Friday, November 19, 2010

Best f-in pudding ever.

Make yourself and the people you love happy. How to make chocolate pudding.


In greedy ants:

1/2 cup of sugar (if you use a liquidy sugar like maple syrup, add more starch)
1/4 cup of starch (I use corn starch or rice flour)
3 tablespoons to 1/2 cup cocoa (you can use melted chocolate, but I can't remember what happened when I did it)
1/8 teaspoon of salt

2 3/4 cups milk (I've used cow, soy, rice, and a combination, and they all turned out all right, though COW seems the best)

2 teaspoon vanilla
1 or 2 tablespoons butter (TOTALLY optional-- it makes the pudding taste incredible, but it is already so good, you won't miss the butter) (really)

How you do it:

Whisk the first four ingredients (sugar, starch, cocoa, salt) together in a pot (one with a heavy bottom will keep it from scorching as easily).  Make sure there aren't any lumps.  Put the pot on medium heat and SLOWLY, SOOOOOO slowly, start to whisk the milk in.  If you don't do it slowly, you will end up with dry lumps in your pudding and you will be sad.  I usually add about 1/4 cup of the milk first and whisk it really well, then add the rest slowly...

Once all of the milk is thoroughly mixed in, ask someone with nothing better to do, "Hey, do you want to help make pudding?" Then have her whisk the pudding over medium heat for... oh, about an eternity.  By the end, this person will not be very happy, but then she will eat the pudding and forget the hate.

Anyway... Yah, so this is the part that takes time and gets annoying, but you HAVE TO whisk the pudding as it heats, and make sure the BOTTOM OF THE PAN is getting scraped constantly or you will have BAD PUDDING.  It will be lumpy and burned.  Nobody will be happy.

It probably takes under ten minutes to get the pudding thick, but sometimes less and sometimes more.  I think it's all relative.  (thanks, Albert)  When the pudding starts to thicken (you can check by sticking a spoon in, and if it coats the spoon, you're almost done! plus you get to lick the spoon-- but don't stick the licked spoon back in the pot because your salivary enzymes might make the pudding not set right-- no, really), anyWAY, once it starts to thicken, whisk for 1-2 minutes more.
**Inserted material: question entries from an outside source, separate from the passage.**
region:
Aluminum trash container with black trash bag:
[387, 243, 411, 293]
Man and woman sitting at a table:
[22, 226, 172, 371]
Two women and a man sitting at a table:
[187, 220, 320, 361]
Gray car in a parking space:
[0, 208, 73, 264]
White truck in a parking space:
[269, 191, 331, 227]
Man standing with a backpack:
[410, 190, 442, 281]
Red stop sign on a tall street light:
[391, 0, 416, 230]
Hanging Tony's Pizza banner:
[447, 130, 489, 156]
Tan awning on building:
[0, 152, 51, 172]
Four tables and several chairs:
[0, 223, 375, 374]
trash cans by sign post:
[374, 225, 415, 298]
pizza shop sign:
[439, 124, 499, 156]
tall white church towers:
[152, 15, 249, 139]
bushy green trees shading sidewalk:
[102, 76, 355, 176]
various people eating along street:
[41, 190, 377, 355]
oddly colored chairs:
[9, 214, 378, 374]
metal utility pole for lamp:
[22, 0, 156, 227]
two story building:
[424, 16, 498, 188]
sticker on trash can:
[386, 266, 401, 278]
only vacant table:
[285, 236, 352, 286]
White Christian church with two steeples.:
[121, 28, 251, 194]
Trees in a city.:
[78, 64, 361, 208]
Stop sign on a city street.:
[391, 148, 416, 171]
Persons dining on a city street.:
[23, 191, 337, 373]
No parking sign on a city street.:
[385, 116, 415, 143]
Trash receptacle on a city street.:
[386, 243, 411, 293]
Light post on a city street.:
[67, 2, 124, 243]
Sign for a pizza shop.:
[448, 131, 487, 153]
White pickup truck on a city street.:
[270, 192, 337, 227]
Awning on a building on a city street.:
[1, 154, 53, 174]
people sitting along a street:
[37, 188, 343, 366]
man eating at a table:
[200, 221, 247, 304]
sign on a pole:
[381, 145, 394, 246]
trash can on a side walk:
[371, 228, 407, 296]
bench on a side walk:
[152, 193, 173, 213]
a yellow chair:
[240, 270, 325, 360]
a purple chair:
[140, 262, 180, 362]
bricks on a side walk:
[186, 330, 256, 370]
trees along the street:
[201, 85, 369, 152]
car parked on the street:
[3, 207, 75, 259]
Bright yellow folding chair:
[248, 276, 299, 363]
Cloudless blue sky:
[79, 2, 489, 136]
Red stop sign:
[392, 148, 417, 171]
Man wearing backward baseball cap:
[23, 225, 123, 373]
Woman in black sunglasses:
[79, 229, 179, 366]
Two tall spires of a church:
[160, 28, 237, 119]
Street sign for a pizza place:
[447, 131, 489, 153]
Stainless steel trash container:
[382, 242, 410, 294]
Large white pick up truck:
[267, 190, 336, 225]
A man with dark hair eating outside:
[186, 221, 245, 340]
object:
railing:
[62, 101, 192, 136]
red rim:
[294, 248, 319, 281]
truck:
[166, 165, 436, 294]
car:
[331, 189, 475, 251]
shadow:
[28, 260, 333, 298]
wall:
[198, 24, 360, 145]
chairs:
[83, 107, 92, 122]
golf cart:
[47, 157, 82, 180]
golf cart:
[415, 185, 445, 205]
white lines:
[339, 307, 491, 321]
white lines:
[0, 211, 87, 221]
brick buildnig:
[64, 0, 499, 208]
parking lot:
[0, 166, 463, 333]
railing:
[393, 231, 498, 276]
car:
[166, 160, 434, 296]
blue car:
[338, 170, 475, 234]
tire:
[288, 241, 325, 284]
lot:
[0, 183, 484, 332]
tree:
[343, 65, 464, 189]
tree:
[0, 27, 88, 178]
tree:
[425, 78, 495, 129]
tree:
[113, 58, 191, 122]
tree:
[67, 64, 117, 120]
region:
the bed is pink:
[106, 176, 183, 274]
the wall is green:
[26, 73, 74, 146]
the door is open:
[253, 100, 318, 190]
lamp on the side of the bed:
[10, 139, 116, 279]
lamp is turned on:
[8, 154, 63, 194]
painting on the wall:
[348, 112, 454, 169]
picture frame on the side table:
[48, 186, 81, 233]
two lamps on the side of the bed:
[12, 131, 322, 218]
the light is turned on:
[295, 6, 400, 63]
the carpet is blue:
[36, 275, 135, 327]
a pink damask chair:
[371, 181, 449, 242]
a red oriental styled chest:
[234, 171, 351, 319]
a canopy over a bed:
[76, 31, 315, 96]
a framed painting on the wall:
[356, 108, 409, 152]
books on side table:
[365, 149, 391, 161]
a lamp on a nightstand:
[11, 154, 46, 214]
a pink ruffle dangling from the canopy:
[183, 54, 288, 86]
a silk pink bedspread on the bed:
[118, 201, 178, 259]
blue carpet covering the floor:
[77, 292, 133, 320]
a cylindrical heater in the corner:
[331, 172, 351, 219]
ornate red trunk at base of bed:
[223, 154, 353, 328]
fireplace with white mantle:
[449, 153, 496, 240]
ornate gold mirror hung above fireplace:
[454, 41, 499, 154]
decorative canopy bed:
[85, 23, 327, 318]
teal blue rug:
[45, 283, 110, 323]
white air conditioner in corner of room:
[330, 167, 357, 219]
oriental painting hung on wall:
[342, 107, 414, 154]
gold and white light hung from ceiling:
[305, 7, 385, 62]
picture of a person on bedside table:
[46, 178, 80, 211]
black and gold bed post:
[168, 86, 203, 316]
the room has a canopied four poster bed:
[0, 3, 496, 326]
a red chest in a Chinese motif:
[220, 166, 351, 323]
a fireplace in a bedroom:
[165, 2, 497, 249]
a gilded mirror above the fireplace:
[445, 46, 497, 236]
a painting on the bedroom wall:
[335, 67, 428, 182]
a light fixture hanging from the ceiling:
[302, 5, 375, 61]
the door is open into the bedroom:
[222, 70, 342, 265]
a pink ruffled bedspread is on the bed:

Take the pot off the heat and whisk in the vanilla (and butter if you want).  Spoon it into dishes and either eat it right then or put it in the fridge to get cold.  Or both.  It kind of depends on how many people are eating it-- this recipe makes a reasonable amount for the six of us, or makes an I-died-and-went-to-heaven amount for two.

And for god's sake, PLEASE don't forget to scrape the pot out with a spoon and eat what's left!!

My friend uses this recipe (with a little more starch and/or cooking) for a pie recipe.

Once I made this and layered it with homemade whipped cream, crushed Andes Candies, and crushed candy canes....  oh, and I added a little mint extract to the whipped cream. Yah.  It was sickeningly good.

If you want to make something other than chocolate pudding, omit the cocoa powder and use the flavoring you like, though you might need to increase the starch a little. We made it vanilla flavored once, and it was awesome!